Join GitHub today
Globaly Unique Identifiers for PMP Documents
Clone this wiki locally
Why Do We Need Globally (Universally) Unique Identifiers?
For any distributed computing environment it is essential to use globally (universally) unique identifiers for the content/data items in the system. The intent is to allow participants of the systems to uniquely identify data items without centralized coordination. (Wikipedia)

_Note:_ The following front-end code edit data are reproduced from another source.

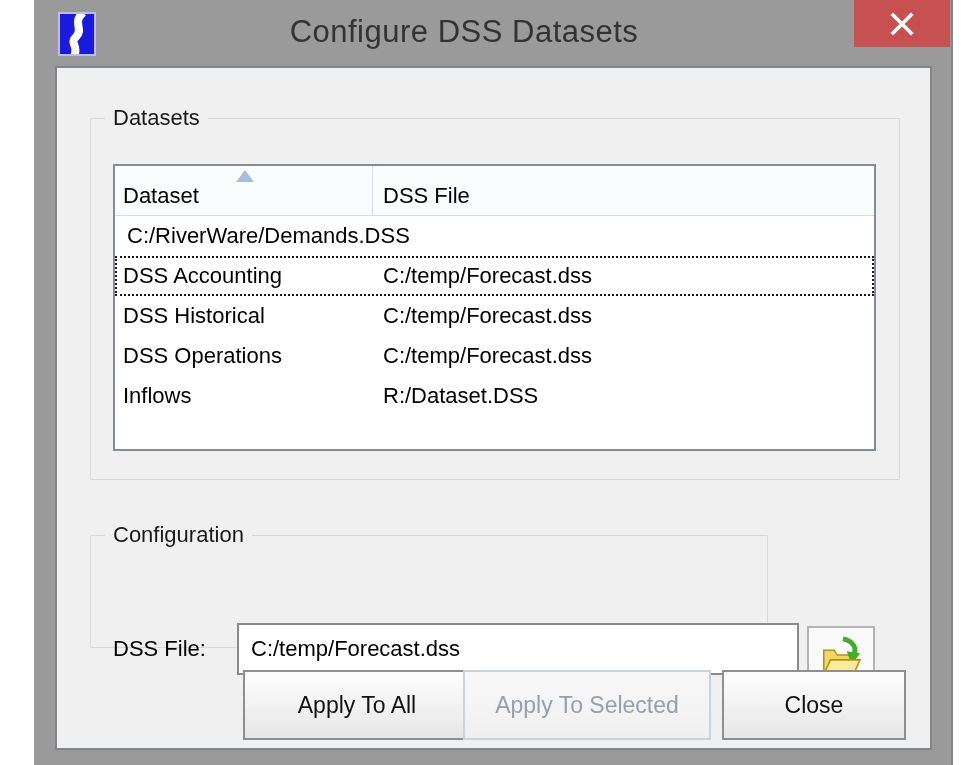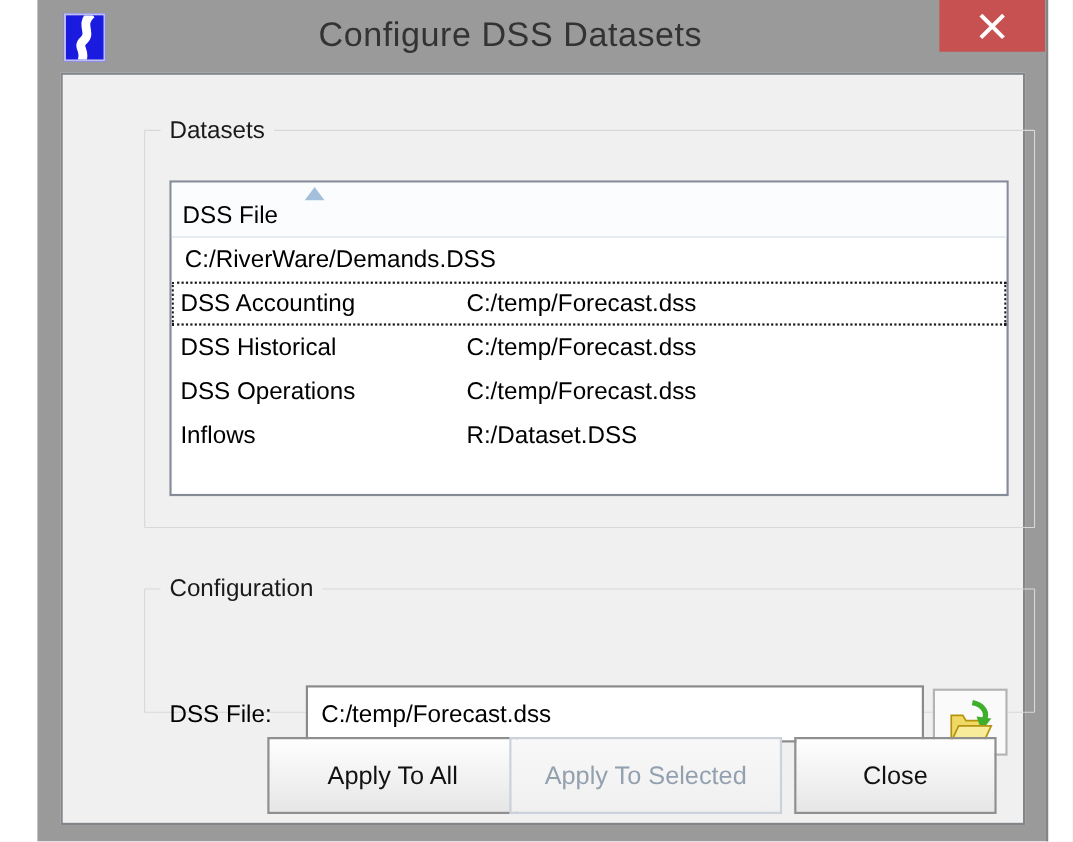--- a/index.html
+++ b/index.html
@@ -59,32 +59,31 @@
   
   .content{
     position:absolute;left:21px;top:66px;width:877px;height:684px;
     background:var(--content-bg);
     border:2px solid #828589;
   }
   .groupbox{
     position:absolute;
     border:1px solid var(--groupbox-border);
     border-radius:1px;
-    margin-left:41px;
   }
   .groupbox>.gb-label{
     position:absolute;top:-14px;left:14px;
     background:var(--content-bg);
     padding:0 8px;
     font-size:22px;color:#1a1a1a;
     line-height:26px;
     white-space:nowrap;
   }
   .gb-datasets{left:33px;top:50px;width:810px;height:362px;}
-  .gb-config{left:33px;top:467px;width:810px;height:113px;}
+  .gb-config{left:33px;top:467px;width:678px;height:113px;}
   
   .table{
     position:absolute;left:22px;top:45px;width:763px;height:287px;
     background:#ffffff;
     border:2px solid var(--table-border);
     overflow:hidden;
   }
   .thead{
     position:relative;height:50px;background:var(--header-bg);
     border-bottom:1px solid var(--header-line);
@@ -175,20 +174,21 @@
     </div>
   </div>
 
   <div class="content">
 
     <div class="groupbox gb-datasets">
       <span class="gb-label">Datasets</span>
 
       <div class="table">
         <div class="thead">
+          <div class="th c1">Dataset</div>
           <div class="th c2">DSS File</div>
           <div class="sort-arrow"></div>
         </div>
         <div class="tbody">
   <div class="trow">
     <div class="tcell c2">C:/RiverWare/Demands.DSS</div>
   </div>
 
   <div class="trow selected">
     <div class="tcell c1">DSS Accounting</div>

If we used simple, "traditional"-for-database-systems, numeric identifiers for data items, we would be in constant race conditions when the data items (such as: news stories) are published to PMP. There's nothing preventing Publisher A to use the same numeric identifier for a story that say Publisher B uses for a completely different story. Resolving such conflicts would have become a significant, and unnecessary hurdle. Globally Unique Identifiers are a well-known, simple and reliable solution for such problems.
A great feature of using GUIDs is that, once we agree on a GUID-generation algorithm, GUIDs allow publishers to generate identifiers locally (without central coordination) and still guarantee the uniqueness of the identifier, avoiding any integration conflicts.
For globally unique document identifiers PMP uses UUID version 4 identifiers, represented as 32 hexadecimal digits with optional dashes after the 8th, 12th, 16th, and 20th digits.
ATTENTION: Publishers that generate identifiers locally are required to properly implement UUID v4 generation (per: RFC4122) and are requested to use cryptographically strong random number generation.
The UUID v4 generator that PMP uses is based on the following open-source code: https://github.com/broofa/node-uuid, is RFC4122 compliant and does use cryptographically strong random number generation.
Formatting Notes for GUIDs in PMP
We accept GUIDs with or without dashes, normalizing them before validation.
We output GUIDs with dashes, for example: "d7c37b07-7cf2-4558-8b45-7e5694e818fe".
We store GUIDs with dashes, to avoid having to check on output to ensure that they have them.
In search documents, we index GUIDs without dashes, so that we can use them in text fields.